Call of Duty: Headwaters Health Care Centre
Manager Lena Bruce, physician Charlie Joyce and nurse Darlene Fitzpatrick kept Headwaters Health Care Centre’s Covid-19 assessment centre going during the pandemic.
By early November, the Covid-19 assessment centre in Orangeville had recorded more than 35,000 visits and conducted nearly 33,000 tests. In that time, 810 Covid cases were confirmed in Dufferin and Caledon, including 29 hospital staff members and physicians.
At the start of 2020, none of this was on the agenda for the staff at Headwaters Health Care Centre. But people like Lena Bruce and Darlene Fitzpatrick are old hands at dealing with a crisis. In normal times, both work at the hospital – Lena as manager of the emergency department and Darlene as an emergency room charge nurse.
In addition to her original assignment, Lena now also serves as manager of the assessment centre, while Darlene transferred there as charge nurse. Staffed by about a dozen people, the centre was first located in a tent near the hospital and processed up to 500 people a day. Compared with the emergency room, says Darlene, “It’s not nearly as stressful, but it sure is busy.” As winter approached in early November, the centre moved to a separated area inside the hospital.

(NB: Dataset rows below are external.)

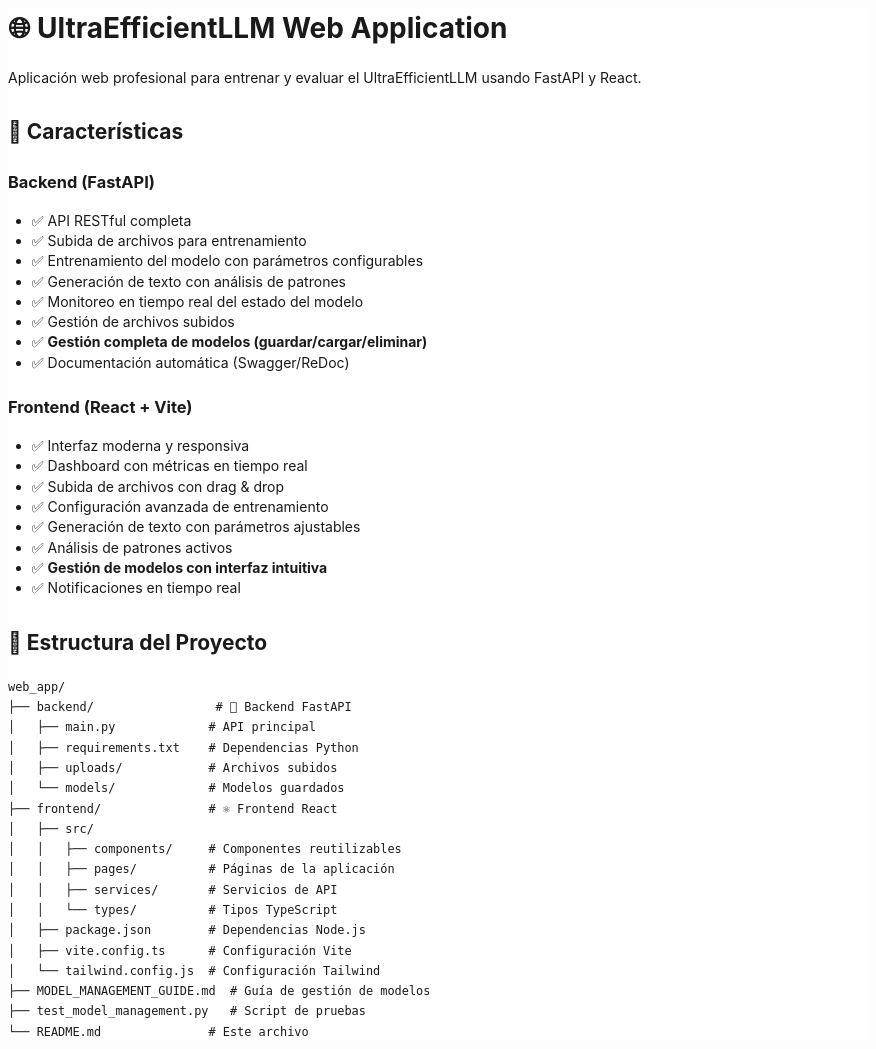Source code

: # 🌐 UltraEfficientLLM Web Application

Aplicación web profesional para entrenar y evaluar el UltraEfficientLLM usando FastAPI y React.

## 🚀 Características

### **Backend (FastAPI)**
- ✅ API RESTful completa
- ✅ Subida de archivos para entrenamiento
- ✅ Entrenamiento del modelo con parámetros configurables
- ✅ Generación de texto con análisis de patrones
- ✅ Monitoreo en tiempo real del estado del modelo
- ✅ Gestión de archivos subidos
- ✅ **Gestión completa de modelos (guardar/cargar/eliminar)**
- ✅ Documentación automática (Swagger/ReDoc)

### **Frontend (React + Vite)**
- ✅ Interfaz moderna y responsiva
- ✅ Dashboard con métricas en tiempo real
- ✅ Subida de archivos con drag & drop
- ✅ Configuración avanzada de entrenamiento
- ✅ Generación de texto con parámetros ajustables
- ✅ Análisis de patrones activos
- ✅ **Gestión de modelos con interfaz intuitiva**
- ✅ Notificaciones en tiempo real

## 📁 Estructura del Proyecto

```
web_app/
├── backend/                 # 🐍 Backend FastAPI
│   ├── main.py             # API principal
│   ├── requirements.txt    # Dependencias Python
│   ├── uploads/            # Archivos subidos
│   └── models/             # Modelos guardados
├── frontend/               # ⚛️ Frontend React
│   ├── src/
│   │   ├── components/     # Componentes reutilizables
│   │   ├── pages/          # Páginas de la aplicación
│   │   ├── services/       # Servicios de API
│   │   └── types/          # Tipos TypeScript
│   ├── package.json        # Dependencias Node.js
│   ├── vite.config.ts      # Configuración Vite
│   └── tailwind.config.js  # Configuración Tailwind
├── MODEL_MANAGEMENT_GUIDE.md  # Guía de gestión de modelos
├── test_model_management.py   # Script de pruebas
└── README.md               # Este archivo
```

Both Lena and Darlene also volunteered to be part of a team that went to work during an outbreak last spring at Shelburne Residence, the long-term care home where 21 residents have died. While there, Darlene also contracted the illness, and despite taking all the precautions, one of her daughters did too. “It was a rough couple of weeks,” says Darlene, and though she has long since recovered, she still experiences some breathing issues.
Despite the risk, Lena says, “My whole career has been in emergency. I’ve never even done in-patient work at the hospital. So the Shelburne Residence experience was quite rewarding.”
Charlie Joyce is the physician lead for the assessment centre. In the early days he attended a planning meeting with representatives of eight different community agencies. “There was a spirit of ‘how can we all come together?’” he says. “That really carried us through the early stages.” There was also a lot of fear, he adds, and a lot of questions: “How bad is it going to get? Will we have to do things we don’t normally do? Will the hospital be overwhelmed? Are we going to get sick? Is there some part of my house where I can sleep to protect my family?”
Darlene says one frustrating aspect of working in the assessment centre is people who don’t follow the rules. “It can be disheartening,” she says. “We’re making sacrifices, even risking bringing it into our homes doing this work, and then we get people demanding a test because they felt attending some big party was more important than the welfare of everyone around them.”
All three agree the biggest challenge has been the ever-evolving guidelines about who gets a test. Initially the number of people who qualified was limited. Then the rules changed and nearly everyone could get one. But in October new changes limited qualified individuals once again. Says Lena, “Keeping up with all that and communicating it to the public can be crazy. We’ve had some unhappy patients.”
Still, she adds, “I’ve been amazed by the staff. It’s been wonderful to be part of it.”